- _TO BE DONE_
Reproduce, line for line, the records from their first line through the line containing "state / province: Nakhon Si Thammarat", inclusive.

- _PROVIDED ENTRIES_
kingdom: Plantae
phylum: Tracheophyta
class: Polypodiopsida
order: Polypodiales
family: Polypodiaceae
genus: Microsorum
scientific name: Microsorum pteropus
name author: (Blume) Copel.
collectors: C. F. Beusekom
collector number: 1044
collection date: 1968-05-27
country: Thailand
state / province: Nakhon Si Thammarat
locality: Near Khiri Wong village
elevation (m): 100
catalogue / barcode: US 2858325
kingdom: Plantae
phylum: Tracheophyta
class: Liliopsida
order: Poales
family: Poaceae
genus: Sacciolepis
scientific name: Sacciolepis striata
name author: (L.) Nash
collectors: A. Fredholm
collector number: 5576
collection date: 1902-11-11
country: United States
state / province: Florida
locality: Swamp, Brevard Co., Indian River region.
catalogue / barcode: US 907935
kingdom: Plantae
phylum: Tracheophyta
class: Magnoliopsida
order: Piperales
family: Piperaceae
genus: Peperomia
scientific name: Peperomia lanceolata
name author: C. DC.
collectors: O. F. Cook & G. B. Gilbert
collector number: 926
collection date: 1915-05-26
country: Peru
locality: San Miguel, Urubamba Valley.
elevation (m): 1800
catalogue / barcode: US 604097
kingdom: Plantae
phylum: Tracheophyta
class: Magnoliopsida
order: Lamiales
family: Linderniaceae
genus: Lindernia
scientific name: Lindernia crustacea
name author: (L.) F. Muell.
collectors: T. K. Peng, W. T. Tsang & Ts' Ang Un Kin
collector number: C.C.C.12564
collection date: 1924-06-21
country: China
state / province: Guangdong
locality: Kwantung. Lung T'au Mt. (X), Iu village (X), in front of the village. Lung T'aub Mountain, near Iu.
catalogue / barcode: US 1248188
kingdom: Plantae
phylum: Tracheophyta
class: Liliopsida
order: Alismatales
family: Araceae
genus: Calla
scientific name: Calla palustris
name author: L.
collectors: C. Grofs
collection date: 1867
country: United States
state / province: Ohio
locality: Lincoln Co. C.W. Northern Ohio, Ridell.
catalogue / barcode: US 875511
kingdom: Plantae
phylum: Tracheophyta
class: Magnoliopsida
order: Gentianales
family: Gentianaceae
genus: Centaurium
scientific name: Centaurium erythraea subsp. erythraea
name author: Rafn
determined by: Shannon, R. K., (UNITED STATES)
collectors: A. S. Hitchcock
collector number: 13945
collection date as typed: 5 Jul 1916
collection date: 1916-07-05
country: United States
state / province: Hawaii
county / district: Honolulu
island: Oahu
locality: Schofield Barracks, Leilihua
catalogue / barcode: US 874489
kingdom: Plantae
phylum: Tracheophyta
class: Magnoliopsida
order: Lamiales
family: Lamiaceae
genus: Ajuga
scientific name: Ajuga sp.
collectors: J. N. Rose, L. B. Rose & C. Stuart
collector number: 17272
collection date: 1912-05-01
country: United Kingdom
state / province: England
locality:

- _SOLVED EXERCISE_
kingdom: Plantae
phylum: Tracheophyta
class: Polypodiopsida
order: Polypodiales
family: Polypodiaceae
genus: Microsorum
scientific name: Microsorum pteropus
name author: (Blume) Copel.
collectors: C. F. Beusekom
collector number: 1044
collection date: 1968-05-27
country: Thailand
state / province: Nakhon Si Thammarat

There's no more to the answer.